Kedua, nasionalisme politik. Dukungan Jepang kepada kelompok nasionalis untuk memikirkan, membicarakan, dan membentuk nation-state, membuka peluang yang sangat besar terhadap proses pembentukan negara-bangsa Indonesia. Kelompok nasionalis sebagai pemegang kendali jalan terbentuknya ’nation-state and caracter building’, dikarenakan kerinduan rakyat akan ’pemimpin nasionalis’. Soekarno yang sejak awal mengobarkan semangat nasionalisme mendapat dukungan dari kelompok agama dan ulama. Menurut Soekarno, ”nasionalisme merupakan konsep sentral untuk membangun Indonesia yang mandiri dan terhormat di tengah percaturan internasional.” Ia mengutuk eksklusivisme dan chauvinisme nasionalisme Eropa yang justru menciptakan eksploitasi terhadap bangsa-bangsa Asia Afrika.
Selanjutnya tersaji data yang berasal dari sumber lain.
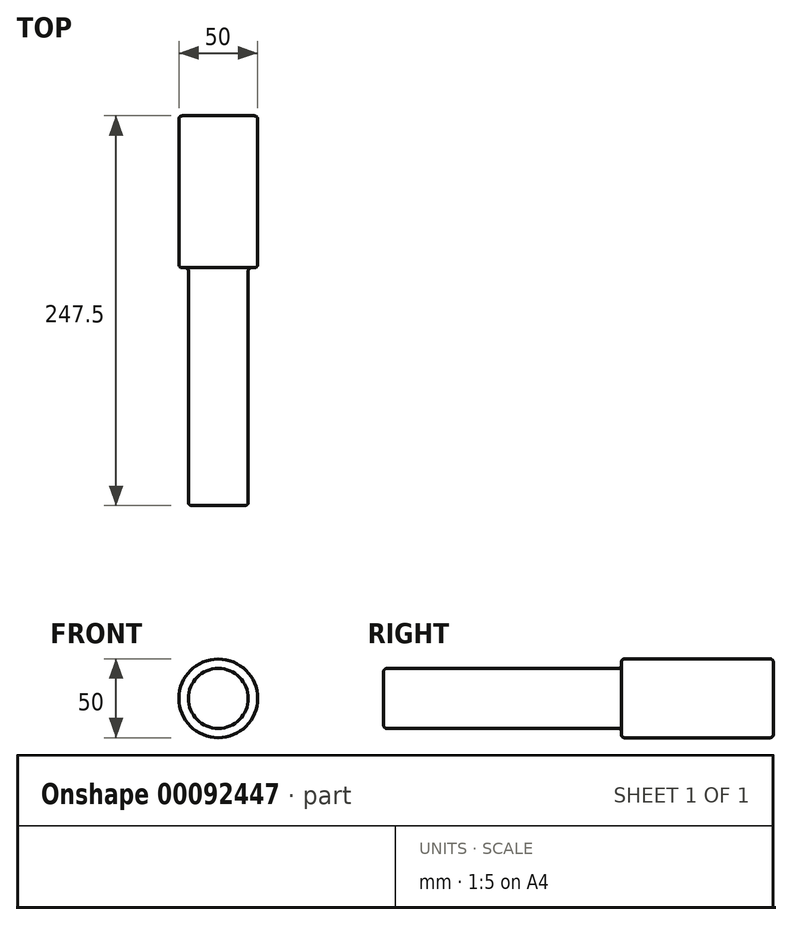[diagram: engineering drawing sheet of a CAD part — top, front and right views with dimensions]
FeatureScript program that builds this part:
annotation { "Feature Type Name" : "Feature", "Feature Type Description" : "" }
export const myFeature = defineFeature(function(context is Context, id is Id, definition is map)
    precondition{}
    {
        {
            var Q0;
            Q0=qCreatedBy(makeId("Front.planeOp"),FACE);
            var sketch = newSketch(context, id + "F0", { "sketchPlane" : qUnion([Q0])});
            skCircle(sketch, "E0", {"center": v(0, 0) * mm, "radius": 19 * mm});
            skSolve(sketch);
        }
        {
            var Q0;
            Q0 = qSketchRegion(id + "F0", true);
            extrude(context, id + "F1", {"entities" : qUnion([Q0]), "depth" : 151 * mm});
        }
        {
            var Q0;
            Q0=qCreatedBy(makeId("Front.planeOp"),FACE);
            var sketch = newSketch(context, id + "F2", { "sketchPlane" : qUnion([Q0])});
            skCircle(sketch, "E1", {"center": v(-0.02, 0.06) * mm, "radius": 25 * mm});
            skSolve(sketch);
        }
        {
            var Q0;
            Q0 = qSketchRegion(id + "F2", true);
            extrude(context, id + "F3", {"entities" : qUnion([Q0]), "operationType" : NewBodyOperationType.ADD, "oppositeDirection" : true, "depth" : 96.5 * mm});
        }
        {
            var Q0;
            Q0=makeQuery(id+"F1.opExtrude","CAP_EDGE",EDGE,{"disambiguationData":[OSD([sQuery(id+"F0.wireOp",EDGE,"E0")])],"isStart":false});
            var Q1;
            Q1=makeQuery(id+"F1.opExtrude","SWEPT_FACE",FACE,{"disambiguationData":[OSD([sQuery(id+"F0.wireOp",EDGE,"E0")])]});
            var Q2;
            Q2=makeQuery(id+"F3.opExtrude","CAP_EDGE",EDGE,{"disambiguationData":[OSD([sQuery(id+"F2.wireOp",EDGE,"E1")])],"isStart":true});
            var Q3;
            Q3=makeQuery(id+"F3.opExtrude","CAP_EDGE",EDGE,{"disambiguationData":[OSD([sQuery(id+"F2.wireOp",EDGE,"E1")])],"isStart":false});
            var Q4;
            Q4=makeQuery(id+"F1.opExtrude","CAP_EDGE",EDGE,{"disambiguationData":[OSD([sQuery(id+"F0.wireOp",EDGE,"E0")])],"isStart":true});
            fillet(context, id + "F4", {"entities" : qUnion([Q0, Q1, Q2, Q3, Q4]), "radius" : 2 * mm, "tangentPropagation" : true, "allowEdgeOverflow" : false});
        }
    });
Nasionalisme kita adalah nasionalisme kontekstual yang berdasar pada akar kesejarahan jiwa-bangsa Indonesia. Selain itu, Soekarno juga mampu menyatukan tiga ideologi besar di Indonesia, yakni ajaran Marx tentang penindasan Imperialisme,[13] Islam tentang permusuhan kaum muslimin terhadap penjajah kafir, serta Nasionalisme sebagai pemersatu bangsa yang berdasarkan rasa cinta kasih kepada seluruh manusia. Ini terangkum menjadi satu dalam NASAKOM.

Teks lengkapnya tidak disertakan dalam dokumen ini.